Question: # File Naming Name your file *`CGLab5`*. This file is a notebook, which allows text and code mixed together. The file has the extension '.Rmd'

# File Naming

Name your file *`CGLab5`*. This file is a "notebook," which allows text and code mixed together. The file has the extension '.Rmd' stands for Rmarkdown.

------------------------------------------------------------------------

# Directions

This file includes all the questions for this Code Grade (CG) Lab.

**Important**: You *must* type your code in this template in order for Code Grade to give you feedback on your code.

------------------------------------------------------------------------

## Adding Code Blocks

You do not need to insert any new code blocks. If choose to, you can do so by clicking the button above with a green C and a plus sign. (There are other ways to insert code blocks, too)

------------------------------------------------------------------------

## Adding Comments

You can add comments *within* a code block by using one or more `#`.

------------------------------------------------------------------------

## Allowable Packages

For CodeGrade purposes, you must comment out any package installation code prior to submitting your assignment (ie: #install.packages("package_name")) **Important**: Do not install any packages or use any libraries for this lab. Use only base R (built-in) functions.
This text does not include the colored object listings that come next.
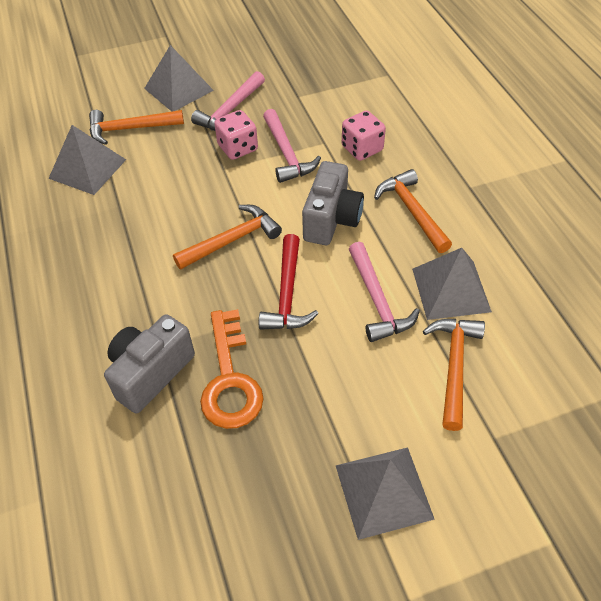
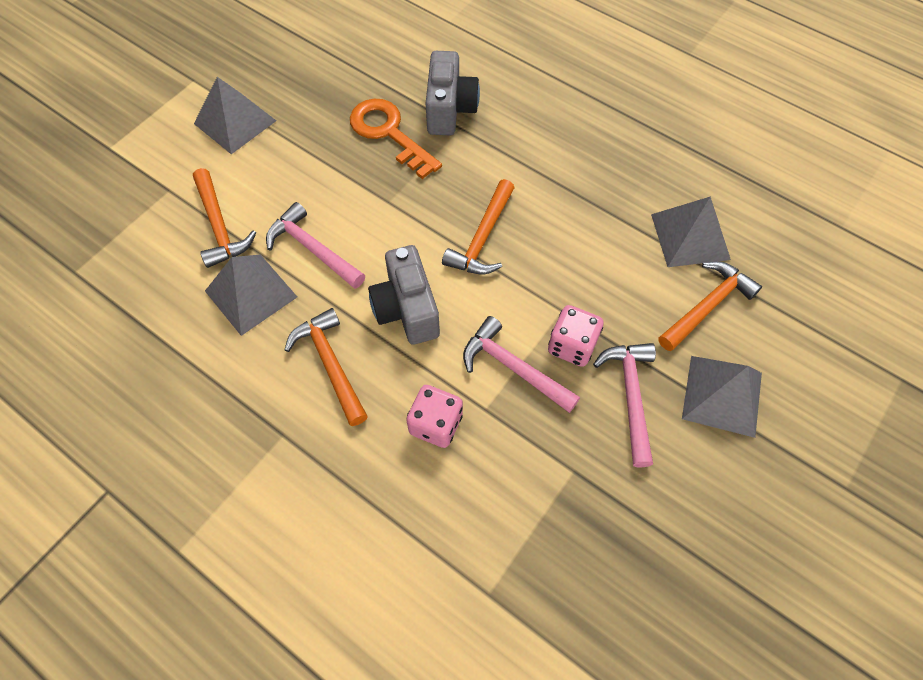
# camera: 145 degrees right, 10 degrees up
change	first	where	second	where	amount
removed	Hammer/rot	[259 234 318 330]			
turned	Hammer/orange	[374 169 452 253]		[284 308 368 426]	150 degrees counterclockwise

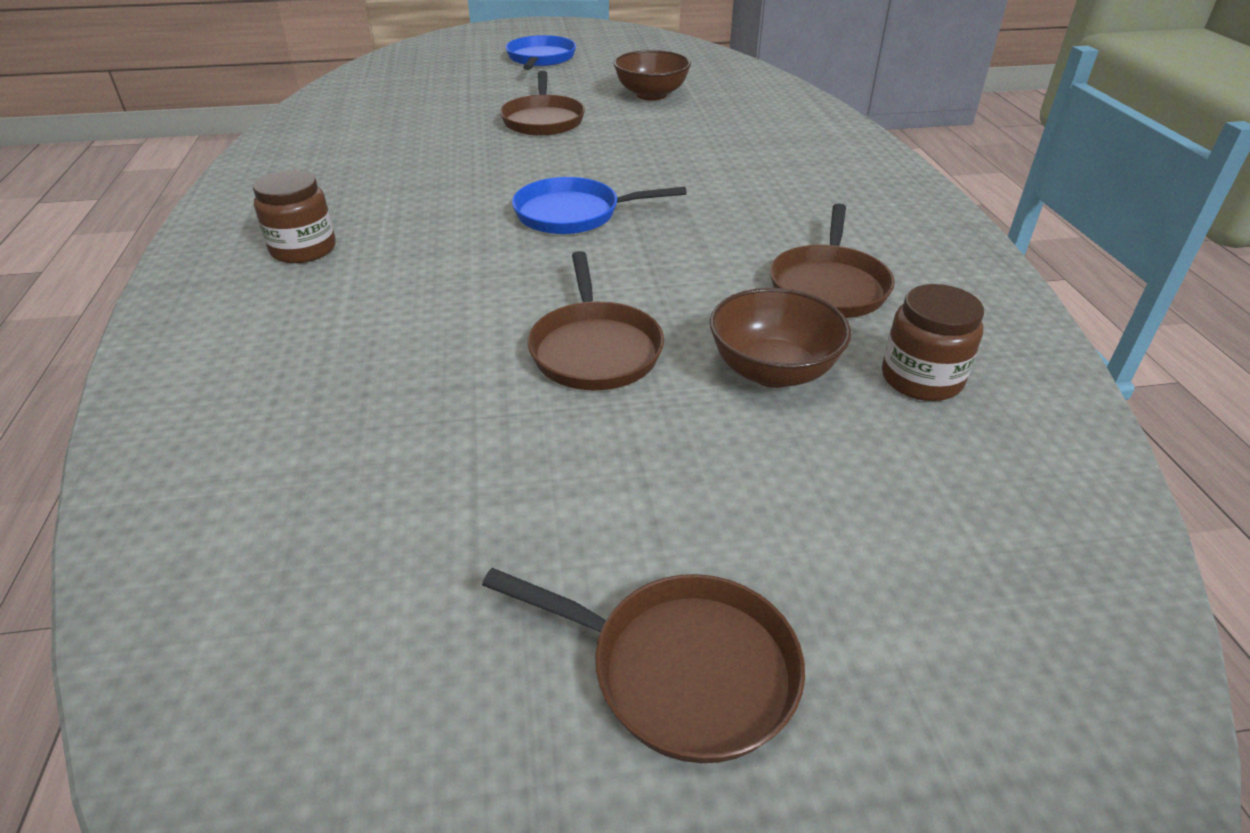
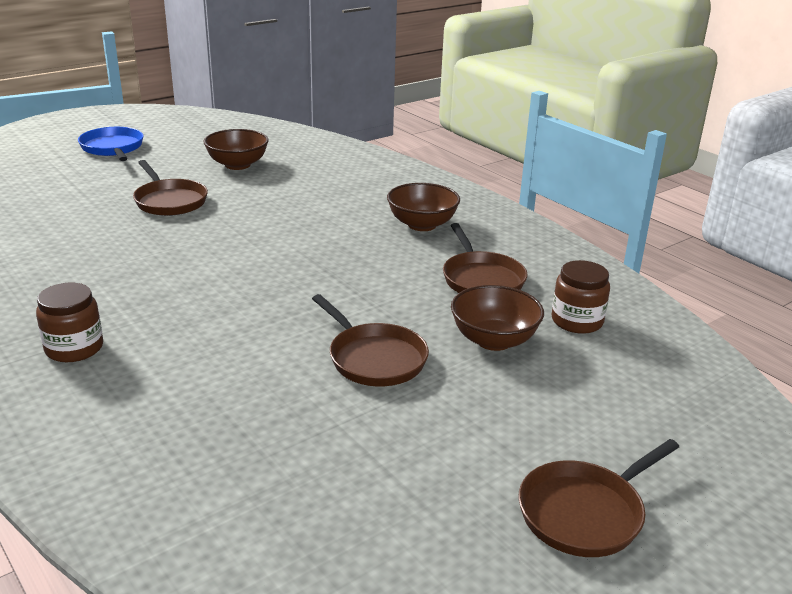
# camera: 30 degrees left, 10 degrees down
change	first	where	second	where	amount
turned	Pfanne/braun	[482 568 805 763]		[518 439 679 557]	150 degrees clockwise
removed	Pfanne/blau	[512 177 687 234]			
added			Schüssel/braun	[387 183 460 231]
------------------------------------------------------------------------

## Grading

Your code will be graded automatically by Code Grade:

- It will test that there are no syntax errors in your code. If there are, you will need to correct these mistakes and re-submit your code.

- Next, it will check that your answers are consistent with what we're looking for.

- Lastly, it will check that you used the intended functions. This prevents hard-coded answers and ensures solutions are obtained strictly though your coding.

------------------------------------------------------------------------

## Cautions

**Important**: Do not share or post your solutions to this lab anywhere online, as that would be considered plagiarism and carries academic consequences

Do not "hard-code" any answers in this assignment. For example, suppose Question 0 asked to find the average of 10 and 20 and store it in Q0. You should have Q0 \<- mean(c(10, 20)) for your answer, not Q0 \<- 15. In other words, you should be using functions (like "mean") to find answers, rather than storing the values (15) themselves.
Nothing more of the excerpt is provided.